I have so many dream jobs that I really can’t keep track. Along with the seminal astronaut and rock star day dreams, directing music videos is and has been near the top of my list since I was a ball of energy in high school. (I’ve dabbled but we can leave that cringe worthy video out of this post.)
There’s been a handful of things that have made me want to finally kick this off to the ether blog idea about design and creative direction but the needle was finally moved far enough by a lesser(ish) known Canadian pop/R&B duo called Majid Jordan and their music video for Her.

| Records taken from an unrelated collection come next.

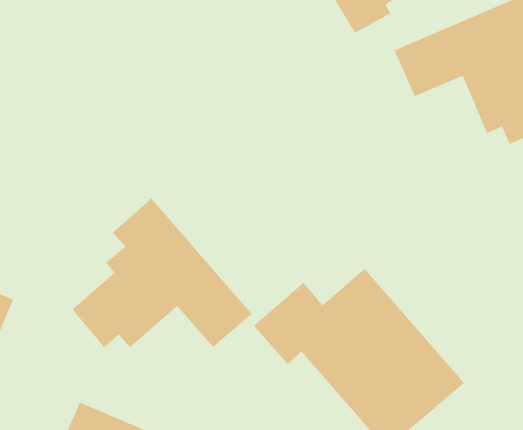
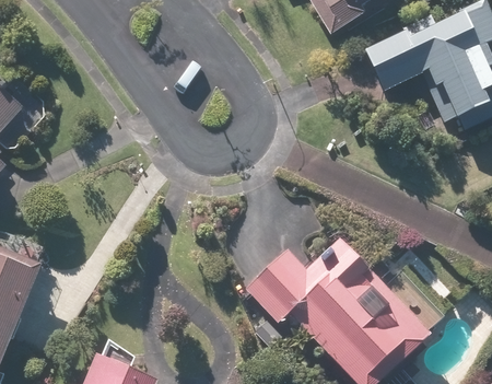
building: [72,198,252,348] -> none

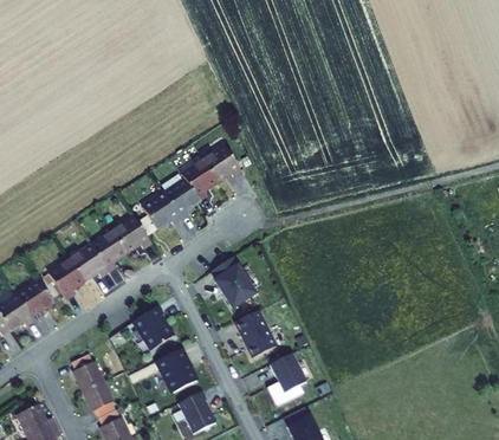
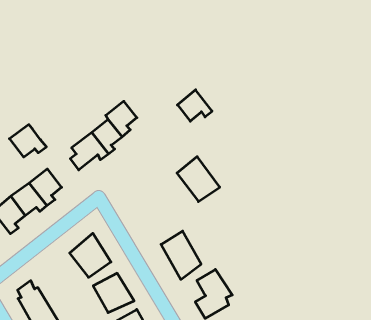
building: [203,145,241,180] -> [177,90,212,121]
building: [114,215,154,251] -> [9,125,46,157]
building: [212,259,258,309] -> [177,157,220,202]

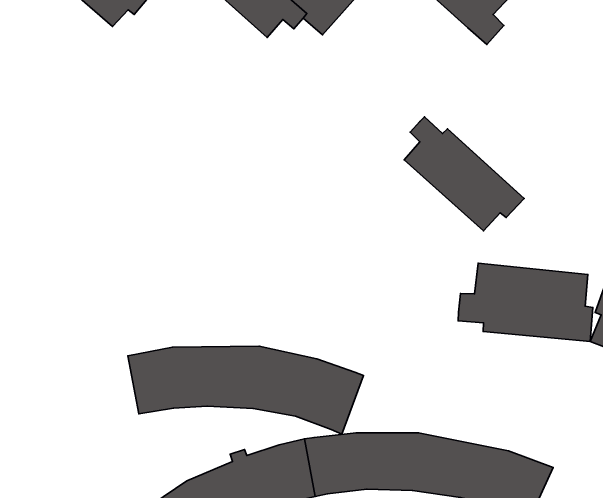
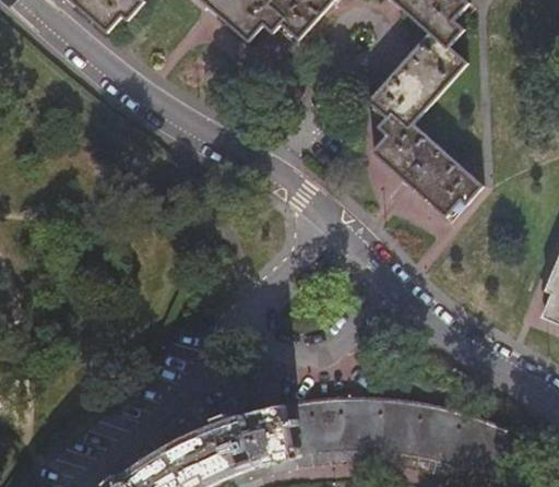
building: none -> [368,31,466,127]
building: [458,263,593,341] -> none
building: [128,346,363,434] -> none

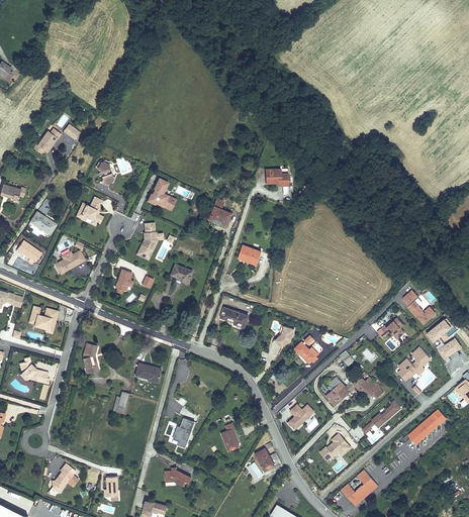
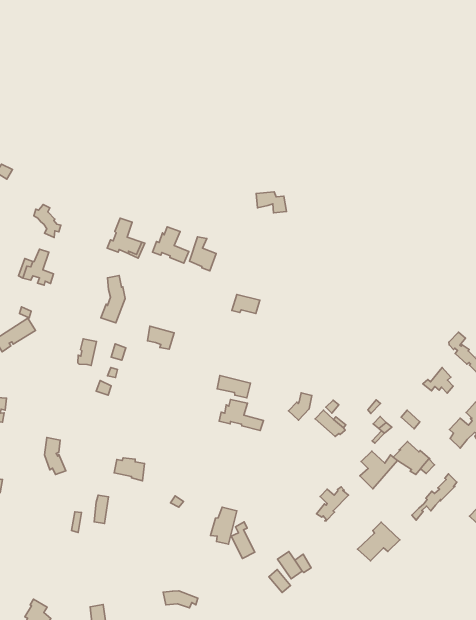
building: none -> [152,227,189,263]
building: none -> [219,399,263,430]
building: [173,419,195,448] -> [211,507,237,544]
building: [342,471,378,506] -> none

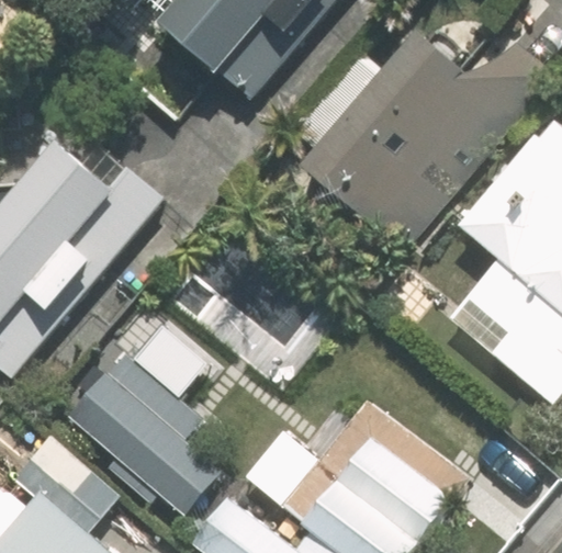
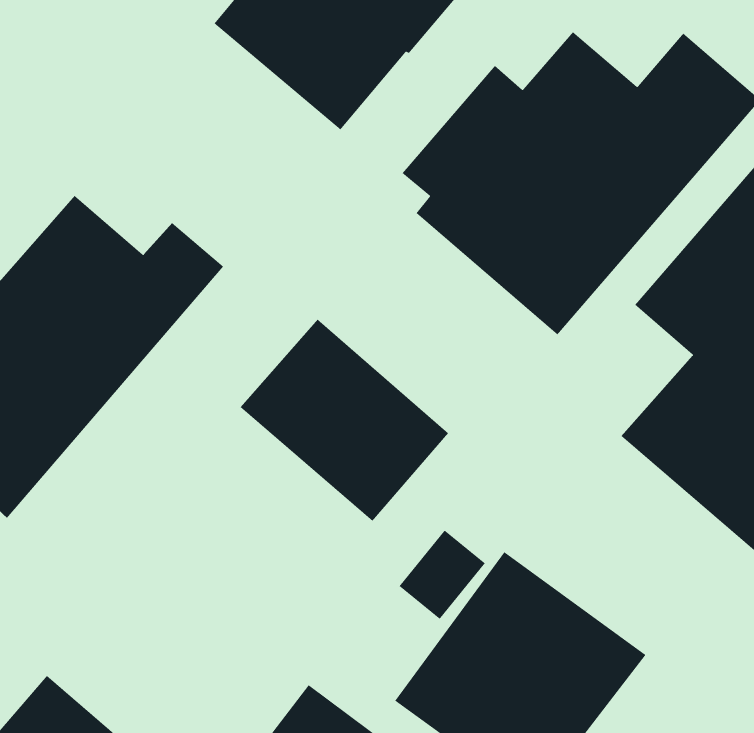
building: [66,351,239,517] -> none

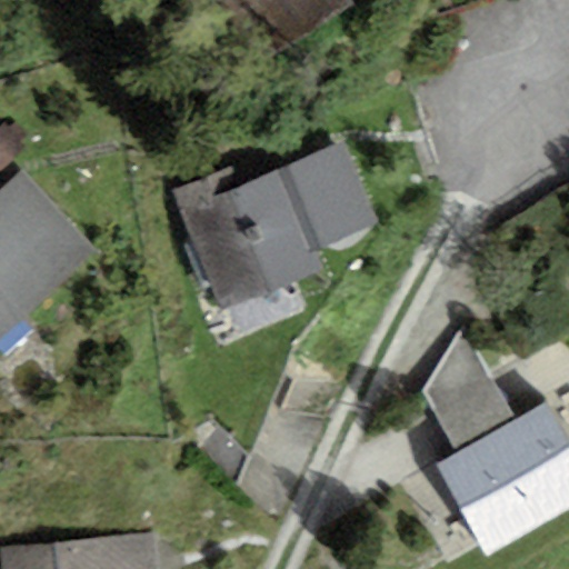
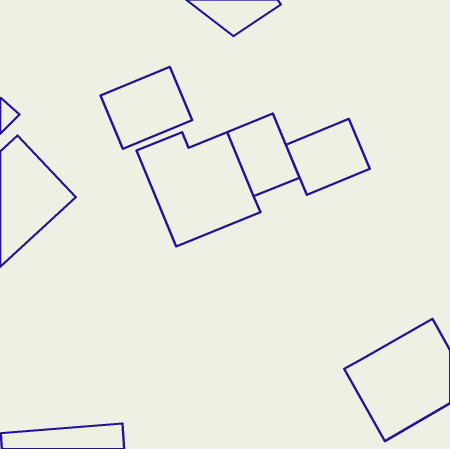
building: none -> [100,67,192,149]
building: none -> [286,119,370,195]
building: [422,325,515,453] -> none

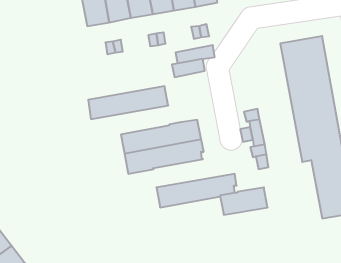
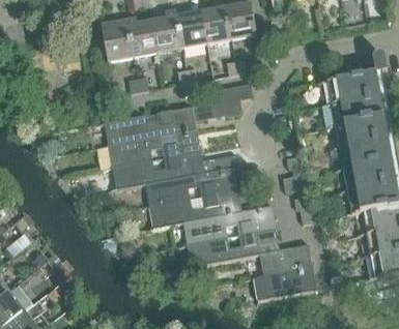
building: none -> [105,104,196,143]
building: none -> [112,149,238,187]
building: none -> [182,204,276,242]
building: none -> [253,265,317,297]

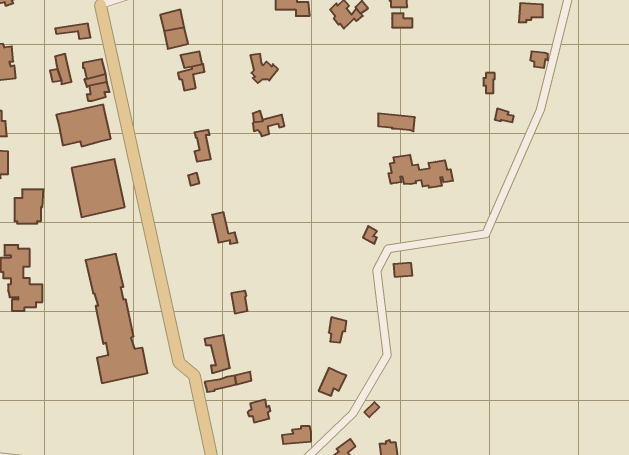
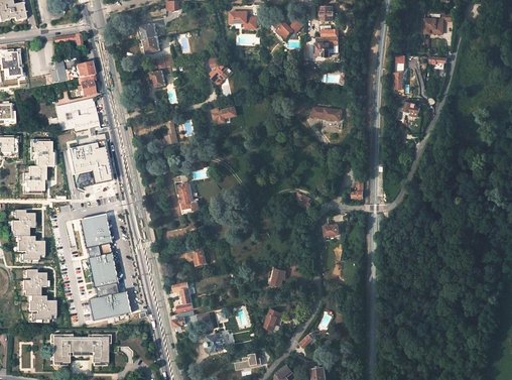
building: none -> [315,36,339,55]
building: [388,155,453,188] -> none
building: none -> [30,139,52,165]
building: none -> [23,269,55,322]
building: none -> [52,334,108,362]

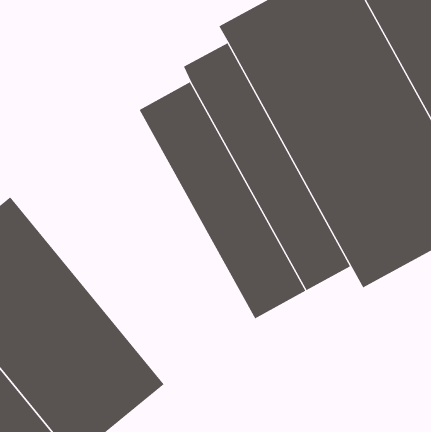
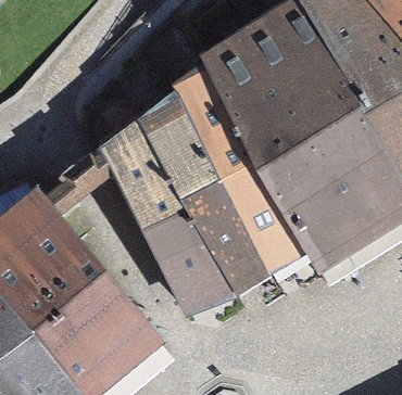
building: none -> [103,122,235,313]

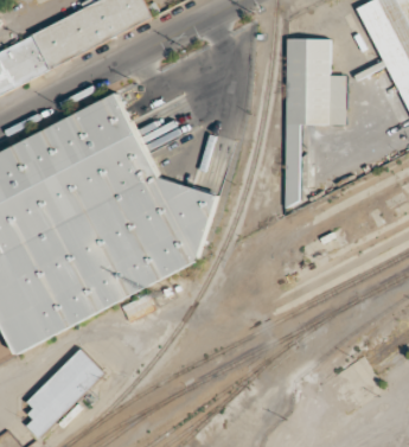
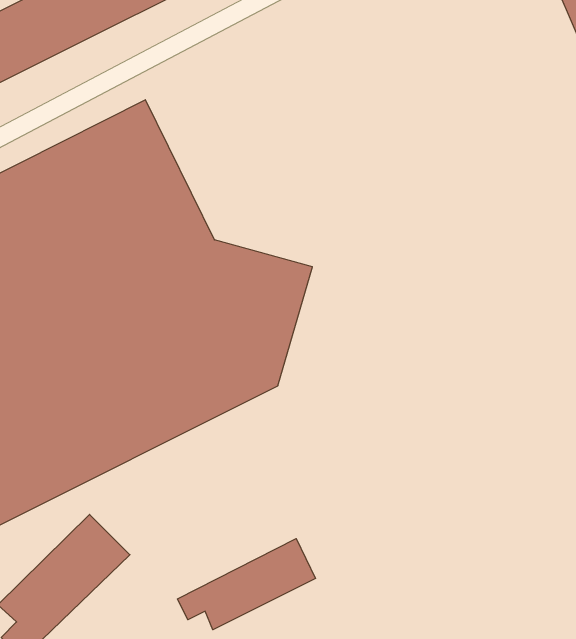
building: [285,37,345,203] -> none
building: none -> [178,539,316,630]

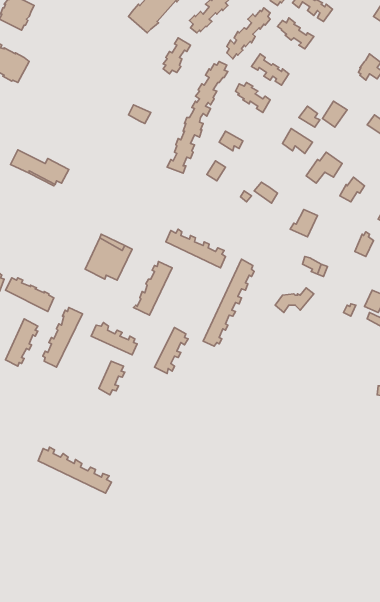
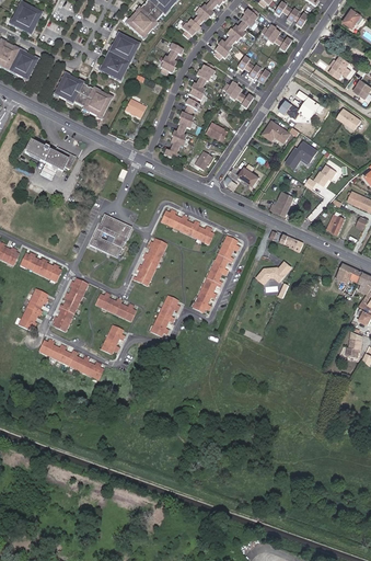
building: none -> [101,31,139,78]
building: none -> [56,75,113,118]
building: [38,447,112,493] -> [38,339,103,379]

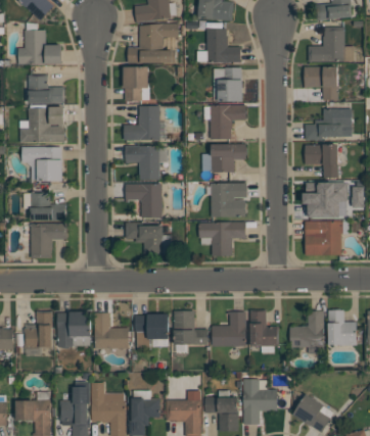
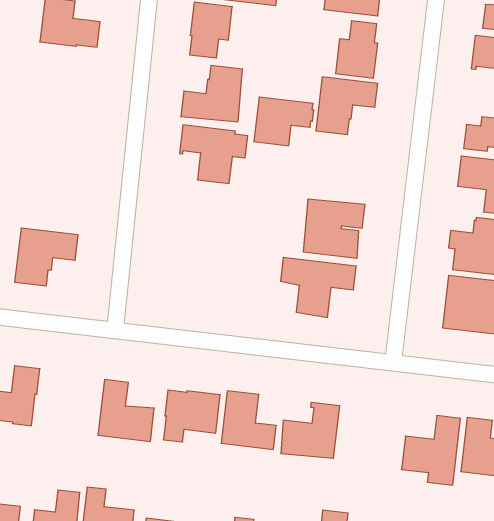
building: [19,107,65,143] -> none
building: [212,144,247,173] -> [254,97,314,146]
building: [22,147,62,182] -> none
building: [126,184,161,219] -> none
building: [31,192,67,222] -> none
building: [126,223,172,254] -> none
building: [250,310,279,346] -> none
building: [57,312,91,348] -> none

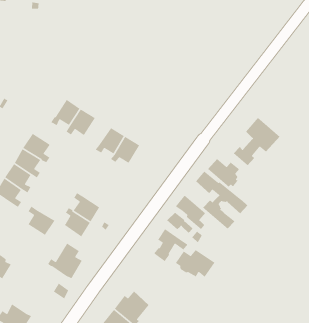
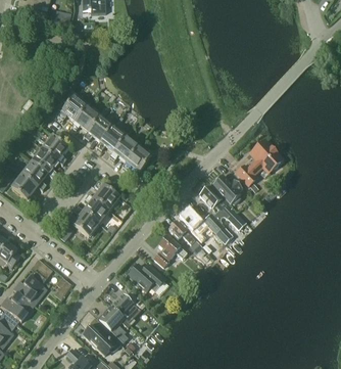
building: none -> [57,95,87,121]
building: none -> [96,126,126,151]
building: [27,206,56,236] -> [93,180,119,210]
building: [47,242,83,279] -> [13,270,47,305]
building: [175,249,215,278] -> [128,264,165,291]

You can do your own research on their history, but they’re the ones behind Drake’s (arguably) best song Hold on We’re Going Home – they produced and provided the vocals to the song. Her is a fantastic modern R&B song but the music video directed by Jamie Webster at Common Good is really where it all comes together. Have you finished watching the video above? In fullscreen? In HD?
The duo’s sophomore music video knocks it out of the park from a design point of view. Simple design, clean lines, interesting angles, tons of symmetry, and of course a final color that’s processed in a high-contrasted black crushing monotone treatment come together for a short, visual treat for anyone who loves design, fashion, or shiny things in general.
Besides some evergreen Robert Palmer inspired dancing, Her feels more like a great student art thesis video than an average music video. While one or many can argue I’m being a bit presumptuous, I looked at another “artsy” music video of 2014, Black Out Days from Phantogram and while I love that video for many reasons, Common Good is doing so much here with so very little – a goal shared by many modern artists whatever the medium.
One of the things I love is how they created a great balance of symmetry and asymmetry in some of the shots. Without ever doing it, they end up creating these memorable shots that really struck a good chord with my inner neat freak.
If you take this stuff – the monochromatic treatment, symmetry, cleanliness and throw in the addition of esoteric architecture, a non-narrative that still tells a story and all of the other clear obsessive to detail, and you really come out with the formula for what makes a music video great.
Also, it doesn’t hurt that the song is fantastic.